Apakah Doa Bisa Mengubah Takdir?
oleh Rafi
Pohan
di Fatwa Ulama
Waktu
Baca: 4 menit
Fatwa Syaikh Abdul Aziz bin Baz rahimahullah
Pertanyaan:
Ada yang mengatakan bahwa
sesungguhnya doa dan takdir bisa saling mengubah. Doa bisa menolak sebagian
takdir atau bencana, sebagaimana berbuat baik kepada orang tua akan memberkahi
(menambah kebaikan) umur seorang hamba. Kami memohon penjelasan bagaimana
kaidah dalam masalah ini?
Baca Juga: Memahami Macam-macam Takdir
Jawaban:
Terdapat dalam hadis
Tsauban radhiyallahu ‘anhu, dari Nabi shallallahu ‘alaihi wa sallam, bahwasanya beliau
bersabda,
إن العبد ليحرم الرزق بالذنب يصيبه، وإن القضاء لا يرده إلا الدعاء، وإن الدعاء مع القضاء يعتلجان إلى يوم القيامة، وإن البر يزيد في العمر
“Sesungguhnya seorang hamba
terhalangi dari rizkinya karena dosa yang dilakukannya. Sesungguhnya takdir itu
tidaklah berubah kecuali dengan doa. Sesungguhnya doa dan takdir saling
berusaha untuk mendahului, hingga hari kiamat. Dan sesungguhnya perbuatan baik
(kepada orang tua) itu memperpanjang umur.” (HR. Ahmad no. 22438, Ibnu
Majah no. 22438, dihasankan oleh Syu’aib Al-Arnauth dalam Takhrij
Al-Musnad)
Maka, perbuatan berdoa itu
adalah bagian dari takdir, dan takdir itu pasti terjadi. Atas kehendak
Allah-lah terjadi dan tercegahnya segala sesuatu. Dia juga yang menakdirkan dan
mencegah segala sesuatu baik dengan sebab doa, sedekah, atau amal salih. Dan
Dia menjadikan perkara-perkara ini sebagai sebab-sebab dari semua itu (rizki,
panjang umur, dll), yang tidak lepas dari ketetapan-Nya.
Suatu takdir bisa saja
diperbaiki dengan takdir lain. Takdir dan doa saling mendahului satu sama lain.

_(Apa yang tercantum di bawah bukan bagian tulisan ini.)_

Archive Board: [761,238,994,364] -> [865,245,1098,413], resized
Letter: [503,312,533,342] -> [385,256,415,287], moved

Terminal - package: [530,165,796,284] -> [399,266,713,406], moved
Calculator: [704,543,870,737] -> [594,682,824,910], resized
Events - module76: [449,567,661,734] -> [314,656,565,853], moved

Contohnya, ketika Anda menggembala kambing atau unta, terkadang Engkau
mendapati mereka di ladang yang sangat baik. Ini terjadi karena takdir Allah.
Terkadang Engkau mendapati mereka berada di ladang yang cukup baik dan
terkadang Engkau dapati mereka di ladang yang buruk dan tandus. Ini juga karena
takdir Allah. Bahkan terkadang yang buruk adalah perlakuanmu kepada mereka.

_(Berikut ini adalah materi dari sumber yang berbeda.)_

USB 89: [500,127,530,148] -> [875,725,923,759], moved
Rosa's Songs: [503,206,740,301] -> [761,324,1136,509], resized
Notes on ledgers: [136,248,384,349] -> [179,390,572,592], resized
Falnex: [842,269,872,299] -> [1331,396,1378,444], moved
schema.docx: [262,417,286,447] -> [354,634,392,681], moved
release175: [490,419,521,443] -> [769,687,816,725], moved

Namun yang menjadi kewajiban bagimu adalah berusaha memastikan bahwa hewan
ternak tersebut dalam keadaan baik serta menjauhkannya dari keburukan. Namun,
semua ini terjadi atas takdir Allah.
Hal tersebut serupa dengan apa
yang dikatakan ‘Umar radiyallahu ‘anhu kepada
orang-orang terkait turunnya tha’un (wabah
menular) di Syam yang merupakan wilayah kaum Muslimin. ‘Umar memerintahkan agar
manusia masuk ke rumahnya masing-masing dan melarang orang-orang masuk ke Syam
(karena sedang terjadi tha’un). Sebagian
orang berkata, “Bukankah ini bentuk lari dari takdir Allah?” ‘Umar radiyallahu ‘anhu pun berkata,
نفر من قدر الله إلى قدر الله
“Kita lari dari takdir Allah menuju takdir
Allah (yang lain).”
Maksudnya, kita tetap di Syam
adalah atas takdir Allah dan kita kembali (ke tempat asal) juga atas takdir
Allah. Semuanya adalah takdir Allah. Maka, kita (hakikatnya) berlari dari
takdir Allah yang satu, menuju takdir Allah yang lain.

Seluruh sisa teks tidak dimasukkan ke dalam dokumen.